Bellonte. - Le Pélerin !
Labesse. - Et pourquoi, le Pèlerin ?
Bellonte. - Parce que, un Pèlerin ça arrête pas de marcher par les chemins avec un bout de bâton pour aller à Saint-Jacques de Compostelle.
Labesse. - Ouais, c'est pas faux, mais si tu remarques bien, "l'ébouriffé", il arpente la Place, en longueur, en largeur et en diagonale et il marche précis comme si, à chaque fois, il comptait le nombre de ses pas.
Bellonte. - Et alors, tu en déduis quoi ?
Labesse. - J'en déduis que "l'ébouriffé", c'est peut être la réincarnation de Pythagore, lequel s'amuse à vérifier l'exactitude de son ancien théorème qui veut que "dans un triangle rectangle, la somme du carré des côtés est égale au carré de l'hypothénuse". Autrement formulé : AB²+AC² = BC².
Bellonte. - OK pour Pythagore, mais les Grecs c'est un peu loin et un peu ancien et m'est d'avis que les grisets, les ramiers et autres palombes ça fait plus dans le "Petit Peuple de Paris" que dans les "Sophistes d'Athènes".
Labesse. - Tu veux sans doute dire qu'ils sont plus plébéiens vu qu'ils fréquentent les modestes places publiques et vivent, en quelque sorte, au ras des caniveaux ?
Bellonte. - Oui, t'as bien saisi, on peut pas vraiment dire qu'ils occupent le haut du pavé.
Labesse. - Alors c'est plutôt du côté des "Misérables" qu'il faudrait piocher ?
Bellonte. - C'est plutôt. Et, d'ailleurs, celui qu'a les plumes grises et délavées, on dirait même qu'il sort tout droit du bagne...
Labesse. - C'est de VALJEAN que tu veux causer, et c'est vrai, on dirait que ce pauvre pigeon porte toute la misère du monde sur ses épaules...enfin, si on peut dire.
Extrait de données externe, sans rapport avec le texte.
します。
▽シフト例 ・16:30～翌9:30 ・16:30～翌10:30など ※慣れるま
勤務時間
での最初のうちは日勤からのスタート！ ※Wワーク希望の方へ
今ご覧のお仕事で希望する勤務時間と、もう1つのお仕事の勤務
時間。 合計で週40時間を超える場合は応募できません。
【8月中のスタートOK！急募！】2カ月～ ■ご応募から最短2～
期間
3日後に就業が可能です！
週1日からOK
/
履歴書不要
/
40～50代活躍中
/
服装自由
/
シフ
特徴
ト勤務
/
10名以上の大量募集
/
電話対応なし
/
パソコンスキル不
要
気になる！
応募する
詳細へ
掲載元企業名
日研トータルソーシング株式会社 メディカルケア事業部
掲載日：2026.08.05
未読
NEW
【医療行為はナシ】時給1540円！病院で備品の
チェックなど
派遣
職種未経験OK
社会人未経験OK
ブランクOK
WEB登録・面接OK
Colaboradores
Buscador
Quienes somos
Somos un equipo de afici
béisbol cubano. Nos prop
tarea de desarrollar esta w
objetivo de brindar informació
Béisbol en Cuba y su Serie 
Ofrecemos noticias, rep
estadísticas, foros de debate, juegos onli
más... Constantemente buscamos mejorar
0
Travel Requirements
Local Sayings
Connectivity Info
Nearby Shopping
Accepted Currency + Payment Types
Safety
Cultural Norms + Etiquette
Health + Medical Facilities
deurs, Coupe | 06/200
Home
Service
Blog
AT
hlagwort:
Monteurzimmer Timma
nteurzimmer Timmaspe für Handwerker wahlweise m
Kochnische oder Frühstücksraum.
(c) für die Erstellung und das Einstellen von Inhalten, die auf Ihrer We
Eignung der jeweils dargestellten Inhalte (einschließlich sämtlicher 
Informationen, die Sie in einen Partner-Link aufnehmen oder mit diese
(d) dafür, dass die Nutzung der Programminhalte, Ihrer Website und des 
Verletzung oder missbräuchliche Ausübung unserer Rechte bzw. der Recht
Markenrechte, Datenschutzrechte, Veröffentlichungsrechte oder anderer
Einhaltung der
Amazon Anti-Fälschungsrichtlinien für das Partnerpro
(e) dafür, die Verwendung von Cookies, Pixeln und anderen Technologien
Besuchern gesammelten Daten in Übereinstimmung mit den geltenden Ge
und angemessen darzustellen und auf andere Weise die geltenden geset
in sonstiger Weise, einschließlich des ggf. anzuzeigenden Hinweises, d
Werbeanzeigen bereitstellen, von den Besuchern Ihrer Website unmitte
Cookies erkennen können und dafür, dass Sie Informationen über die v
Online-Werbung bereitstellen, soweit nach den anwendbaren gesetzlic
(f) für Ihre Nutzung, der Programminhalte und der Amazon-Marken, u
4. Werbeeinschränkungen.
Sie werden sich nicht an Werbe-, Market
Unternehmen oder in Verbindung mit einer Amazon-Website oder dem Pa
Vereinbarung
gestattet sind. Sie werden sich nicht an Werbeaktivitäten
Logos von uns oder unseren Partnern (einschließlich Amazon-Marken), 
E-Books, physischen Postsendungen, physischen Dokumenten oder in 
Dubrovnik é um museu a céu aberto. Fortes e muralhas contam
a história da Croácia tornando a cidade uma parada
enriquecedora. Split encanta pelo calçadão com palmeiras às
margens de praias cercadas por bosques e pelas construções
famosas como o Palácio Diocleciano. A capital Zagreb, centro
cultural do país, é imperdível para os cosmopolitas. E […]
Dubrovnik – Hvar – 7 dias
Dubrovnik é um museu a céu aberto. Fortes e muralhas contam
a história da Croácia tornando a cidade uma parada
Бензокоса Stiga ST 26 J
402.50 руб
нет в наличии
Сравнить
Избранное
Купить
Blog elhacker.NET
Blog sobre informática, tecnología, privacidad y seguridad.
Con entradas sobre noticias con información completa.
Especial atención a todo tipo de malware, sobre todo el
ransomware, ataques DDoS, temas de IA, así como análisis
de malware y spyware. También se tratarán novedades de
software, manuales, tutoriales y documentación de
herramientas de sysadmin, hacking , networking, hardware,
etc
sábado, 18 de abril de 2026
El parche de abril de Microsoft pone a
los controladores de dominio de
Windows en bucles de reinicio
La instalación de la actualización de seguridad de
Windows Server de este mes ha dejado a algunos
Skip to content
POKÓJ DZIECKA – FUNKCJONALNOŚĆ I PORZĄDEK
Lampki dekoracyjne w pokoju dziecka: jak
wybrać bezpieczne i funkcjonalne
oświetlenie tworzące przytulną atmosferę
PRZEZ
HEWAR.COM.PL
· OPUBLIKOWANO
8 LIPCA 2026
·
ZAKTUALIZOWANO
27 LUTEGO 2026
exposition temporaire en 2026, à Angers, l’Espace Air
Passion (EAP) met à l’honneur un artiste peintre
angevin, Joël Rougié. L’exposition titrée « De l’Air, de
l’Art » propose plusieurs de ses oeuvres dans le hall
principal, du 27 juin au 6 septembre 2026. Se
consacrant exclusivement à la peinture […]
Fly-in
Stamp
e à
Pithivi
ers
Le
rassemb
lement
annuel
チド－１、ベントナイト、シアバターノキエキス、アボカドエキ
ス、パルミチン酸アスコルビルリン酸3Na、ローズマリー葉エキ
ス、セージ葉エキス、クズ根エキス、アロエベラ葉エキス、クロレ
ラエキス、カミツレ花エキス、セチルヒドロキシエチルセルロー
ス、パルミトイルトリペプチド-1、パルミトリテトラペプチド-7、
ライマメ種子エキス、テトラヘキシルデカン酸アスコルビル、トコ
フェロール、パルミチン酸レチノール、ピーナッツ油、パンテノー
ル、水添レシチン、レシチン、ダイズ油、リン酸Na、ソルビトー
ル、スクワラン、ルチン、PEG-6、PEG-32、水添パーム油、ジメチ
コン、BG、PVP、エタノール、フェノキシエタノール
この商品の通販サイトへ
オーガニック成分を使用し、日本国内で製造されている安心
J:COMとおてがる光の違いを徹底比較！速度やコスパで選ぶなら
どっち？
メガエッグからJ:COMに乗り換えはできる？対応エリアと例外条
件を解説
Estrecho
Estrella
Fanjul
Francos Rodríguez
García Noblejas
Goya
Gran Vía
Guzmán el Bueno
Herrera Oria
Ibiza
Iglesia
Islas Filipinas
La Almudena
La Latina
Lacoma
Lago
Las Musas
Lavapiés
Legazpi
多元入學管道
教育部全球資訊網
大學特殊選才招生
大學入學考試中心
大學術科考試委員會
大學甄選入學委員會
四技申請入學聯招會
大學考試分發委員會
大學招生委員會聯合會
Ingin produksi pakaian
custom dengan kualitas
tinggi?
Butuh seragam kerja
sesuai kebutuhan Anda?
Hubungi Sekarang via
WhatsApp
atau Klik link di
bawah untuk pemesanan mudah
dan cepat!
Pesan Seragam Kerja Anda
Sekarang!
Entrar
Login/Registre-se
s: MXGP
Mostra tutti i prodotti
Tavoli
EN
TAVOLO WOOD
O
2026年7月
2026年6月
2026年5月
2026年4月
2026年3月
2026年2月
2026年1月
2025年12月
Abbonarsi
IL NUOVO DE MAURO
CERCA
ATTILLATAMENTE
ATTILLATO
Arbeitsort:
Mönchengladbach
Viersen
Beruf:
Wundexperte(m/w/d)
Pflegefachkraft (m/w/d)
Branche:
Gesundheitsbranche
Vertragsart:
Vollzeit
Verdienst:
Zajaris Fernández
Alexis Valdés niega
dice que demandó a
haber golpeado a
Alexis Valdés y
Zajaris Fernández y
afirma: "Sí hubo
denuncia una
Alors là, ça nous fait tout drôle d'évoquer "Les Misérables", et ça nous rappelle plein de souvenirs de la Communale avec le Père Chaliès qui nous faisait plancher sur le texte d'Hugo et on avait pas intérêt à faire plus de deux fautes quand il nous dictait "La sieste de Jeanne" ou "Booz endormi" et ça nous plaisait bien les histoires du Victor, surtout "Le lit de Gavroche", avec l'illustration en noir et blanc au bas de la page du Souché et la fin du chapitre qui se terminait par : "Maintenant, dit-il, pioncez ! Je vas supprimer le candélabre", c'était la dernière phrase qu'adressait Gavroche aux mômes qui étaient venus le rejoindre dans la carcasse de l'éléphant où il avait élu domicile et ça nous faisait bien rigoler ce langage ringard et argotique à la fois.